WORK REQUIRED: When you reach the line with "red tomato (left=69, top=178, right=103, bottom=196), 2462", transcribe it and each line after it through the last one below, exactly. Pictures stay out.
[Start of section]
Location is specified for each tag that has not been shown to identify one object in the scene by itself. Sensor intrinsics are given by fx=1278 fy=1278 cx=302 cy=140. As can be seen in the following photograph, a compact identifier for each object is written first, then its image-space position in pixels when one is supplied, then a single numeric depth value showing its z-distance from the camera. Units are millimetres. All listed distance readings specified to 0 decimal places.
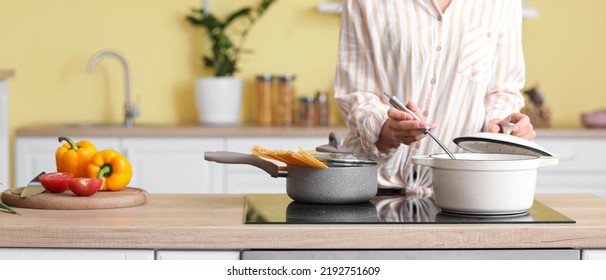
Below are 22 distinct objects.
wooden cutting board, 2439
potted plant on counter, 4883
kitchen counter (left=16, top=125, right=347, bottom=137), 4491
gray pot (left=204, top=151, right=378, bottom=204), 2436
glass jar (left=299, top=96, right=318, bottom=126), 4897
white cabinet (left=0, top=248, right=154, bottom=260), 2257
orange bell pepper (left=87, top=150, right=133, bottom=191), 2558
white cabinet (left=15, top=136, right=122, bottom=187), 4533
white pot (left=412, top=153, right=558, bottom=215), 2317
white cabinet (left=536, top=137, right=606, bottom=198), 4545
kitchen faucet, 4873
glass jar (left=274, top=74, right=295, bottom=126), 4939
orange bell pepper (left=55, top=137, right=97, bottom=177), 2622
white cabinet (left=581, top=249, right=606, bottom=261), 2282
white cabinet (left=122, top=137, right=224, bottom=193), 4526
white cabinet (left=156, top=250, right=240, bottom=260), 2259
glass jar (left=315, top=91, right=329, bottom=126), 4939
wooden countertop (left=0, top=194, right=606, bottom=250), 2241
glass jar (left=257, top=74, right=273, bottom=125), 4953
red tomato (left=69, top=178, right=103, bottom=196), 2462
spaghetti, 2393
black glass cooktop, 2303
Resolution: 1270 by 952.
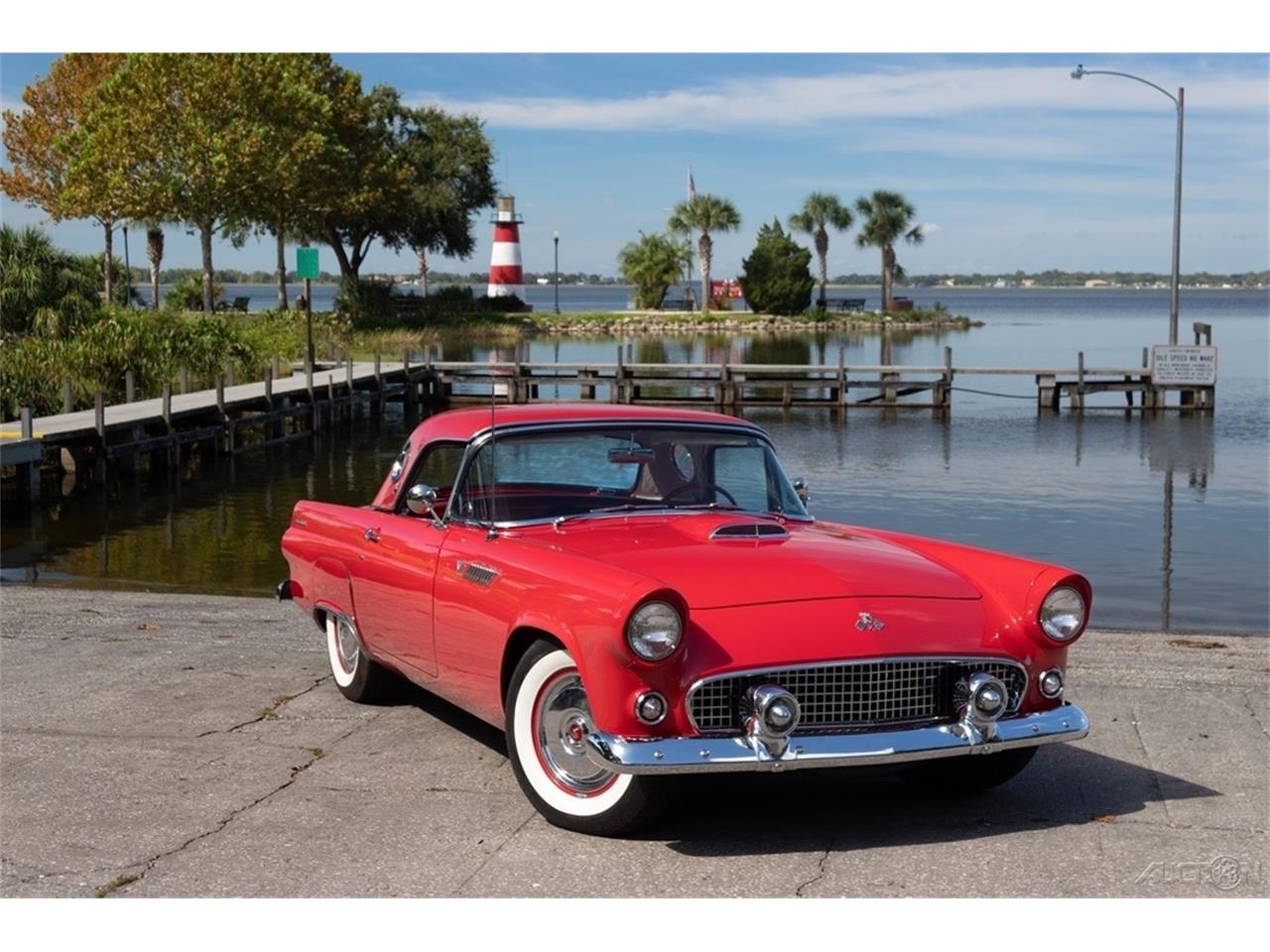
[End of section]
RESPONSE AREA:
red tomato (left=69, top=178, right=103, bottom=196), 2462
spaghetti, 2393
black glass cooktop, 2303
Resolution: 1270 by 952.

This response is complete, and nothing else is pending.